Tribünler maraton kısmında toplanmış. Safları sıklaştırmakta fayda var. Yerleşenin babasına rahmet…
Üzülerek söylüyorum ki, benim bile damarım atmıyor artık. İçimdeki his, sadece bu takıma aman bir şey olmasın temennisi. Hal böyleyken kimseyi suçlayamam.
Tribünler kopuk, takım kopuk, taraftar-yönetim kopuk, hakem kopuk, şehir-takım kopuk… Vel hasılı herkes kopuk kopuk… Elle tutulacak hiçbir yanı yok bu durumun. Hala düşme potasının üstünde isek, bu Kayserililerin ikramıdır.
Maça gelince;
Kemal Tokak sakatlanıp çıkınca, dama taşı gibi herkesin yeri değişti. Serdar kayboldu, Ekrem'e ne oldu, Şenol mahvoldu…Stopersiz Süper Lig takımıyız vesselam. Bu şartlarda neyin hesabı ve kritiği yapılabilir ki? Herkes yerini yadırgadı: Tribün, Yönetim ve sahadaki takım!
Haris hiç sorumluluk almazken, Birol ayakta kalmakta zorlandı. Orta sahayı böylece kaybettik. Bir tek Mustafa diriydi ama O da kazandığı topları rakibe teslim edince pilimiz bitti. Cenk sezon sonunun gelmesini bekliyor, İbrahim Akın ise gaipten bir sesi…

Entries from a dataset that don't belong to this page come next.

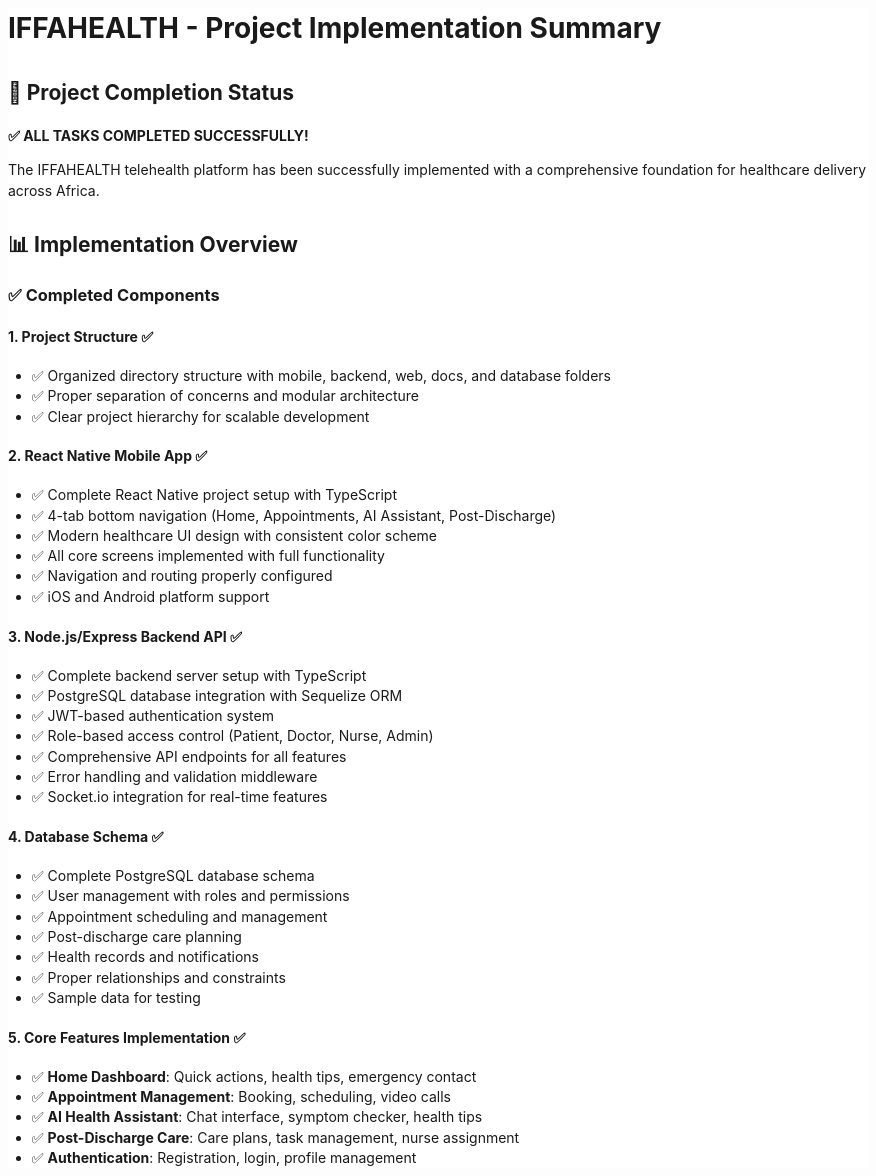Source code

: # IFFAHEALTH - Project Implementation Summary

## 🎉 Project Completion Status

**✅ ALL TASKS COMPLETED SUCCESSFULLY!**

The IFFAHEALTH telehealth platform has been successfully implemented with a comprehensive foundation for healthcare delivery across Africa.

## 📊 Implementation Overview

### ✅ Completed Components

#### 1. **Project Structure** ✅
- ✅ Organized directory structure with mobile, backend, web, docs, and database folders
- ✅ Proper separation of concerns and modular architecture
- ✅ Clear project hierarchy for scalable development

#### 2. **React Native Mobile App** ✅
- ✅ Complete React Native project setup with TypeScript
- ✅ 4-tab bottom navigation (Home, Appointments, AI Assistant, Post-Discharge)
- ✅ Modern healthcare UI design with consistent color scheme
- ✅ All core screens implemented with full functionality
- ✅ Navigation and routing properly configured
- ✅ iOS and Android platform support

#### 3. **Node.js/Express Backend API** ✅
- ✅ Complete backend server setup with TypeScript
- ✅ PostgreSQL database integration with Sequelize ORM
- ✅ JWT-based authentication system
- ✅ Role-based access control (Patient, Doctor, Nurse, Admin)
- ✅ Comprehensive API endpoints for all features
- ✅ Error handling and validation middleware
- ✅ Socket.io integration for real-time features

#### 4. **Database Schema** ✅
- ✅ Complete PostgreSQL database schema
- ✅ User management with roles and permissions
- ✅ Appointment scheduling and management
- ✅ Post-discharge care planning
- ✅ Health records and notifications
- ✅ Proper relationships and constraints
- ✅ Sample data for testing

#### 5. **Core Features Implementation** ✅
- ✅ **Home Dashboard**: Quick actions, health tips, emergency contact
- ✅ **Appointment Management**: Booking, scheduling, video calls
- ✅ **AI Health Assistant**: Chat interface, symptom checker, health tips
- ✅ **Post-Discharge Care**: Care plans, task management, nurse assignment
- ✅ **Authentication**: Registration, login, profile management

Bu futbol; gönülsüz ve isteksiz bir aş. Ya karın ağrıtıyor ya da baş…
Maçın kaderi hakem efendinin Haris'e yapılan penaltıyı vermemesiyle değişti.
Ölü topta golü yedik ve tam üzerimize ölü toprağı serpilmişken, Abdürrezzak, Cenk ve Akhisar kalecisi Emrah'ın ortak katkısıyla beraberliği bulduk…
Bu şehrin sinerjisi kalmamış. Ve bu takımın üzerine öyle bir olumsuz etki yapıyor ki, insanın oynayası gelmiyor. Tribünde homurtular ve istifa isyanları kıvılcım bekleyen yangını haber veriyor. Tüm bunlar yaşanırken, her şeye rağmen direnen yönetime hayret ediyorum. Ne çok seviyorlarmış Gaziantep'i!
Bu kadar çok seveni varken sırtımız yere gelmez evvel Allah…
Bir puanı aldık mı verdik mi bilmiyorum. Ancak kalan bir puanın ise hakem de olduğunu biliyorum.